7.3 Governing Law. This Agreement shall be governed by and construed in accordance with the laws of the Commonwealth of Virginia, U.S.A., without applying conflict of law rules. With respect to all disputes and actions arising from or related to this Agreement, the Parties irrevocably consent to exclusive jurisdiction and venue in the state and federal courts located in Virginia. The United Nations Convention of Contracts for the International Sale of Goods (1980) is hereby excluded in its entirety from application to this Agreement. Nothing in this Section 7.3 (Governing Law) will limit or restrict either Party from seeking injunctive or other equitable relief from a court of competent jurisdiction.

7.4 Term and Termination. The Warranty Period shall run concurrently with the Eligible Solution’s initial subscription term, unless terminated earlier in accordance with this Section 7.4 or the Customer Agreement (“Warranty Period”). Termination of the Customer Agreement shall terminate this Agreement. Termination of this Agreement shall not terminate the Customer Agreement. Customer may not assign this Agreement without the prior written consent of AvePoint, except to an Affiliate in connection with a corporate reorganization or in connection with a merger, acquisition, or sale of all or substantially all of its business and/or assets provided Customer provides AvePoint with notice of any such assignment no later than thirty (30) days after such assignment or change in control event is public. Any assignment in violation of this section shall be void and shall void this Warranty. Subject to the foregoing, all rights and obligations of the Parties under this Agreement shall be binding upon and inure to the benefit of and be enforceable by and against the successors and permitted assigns.
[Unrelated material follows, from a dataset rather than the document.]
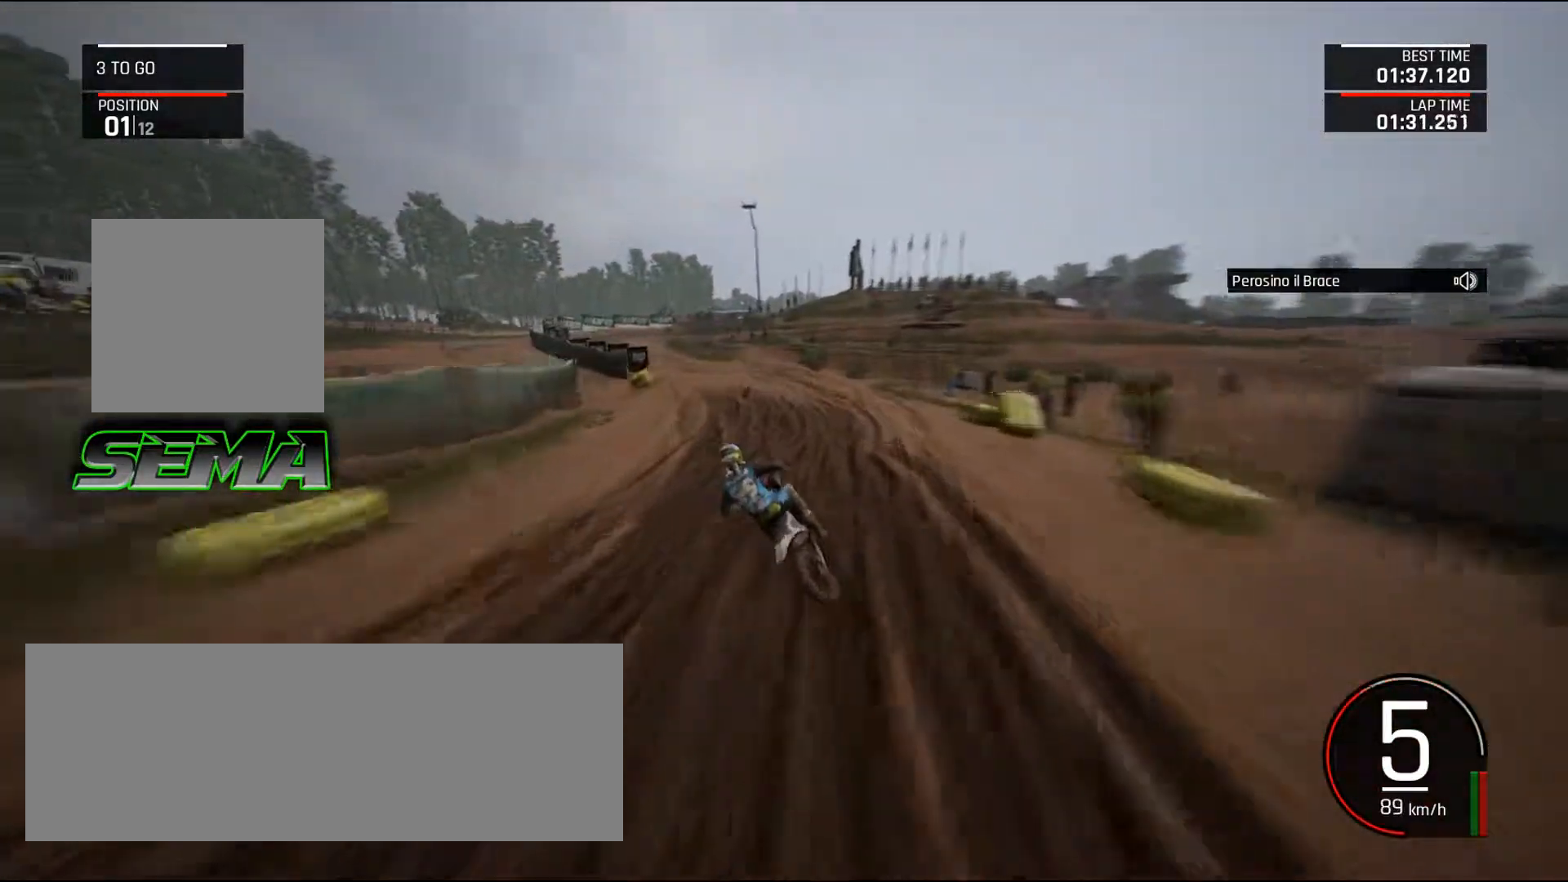
{"keys": ["left"], "mouse": [], "events": [[301, "up", "down"], [434, "up", "up"]]}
7.5 This Agreement is not intended to and shall not be construed to give any third party any interest or rights (including, without limitation, any third-party beneficiary rights) with respect to or in connection with any agreement or provision contained herein or contemplated hereby. For the avoidance of doubt, only the Customer has the right to enforce this Agreement or pursue claims relating to it against AvePoint.

7.6 This Warranty is not intended to constitute an offer to insure, does not constitute insurance or an insurance contract, and does not take the place of insurance obtained or obtainable by the Customer.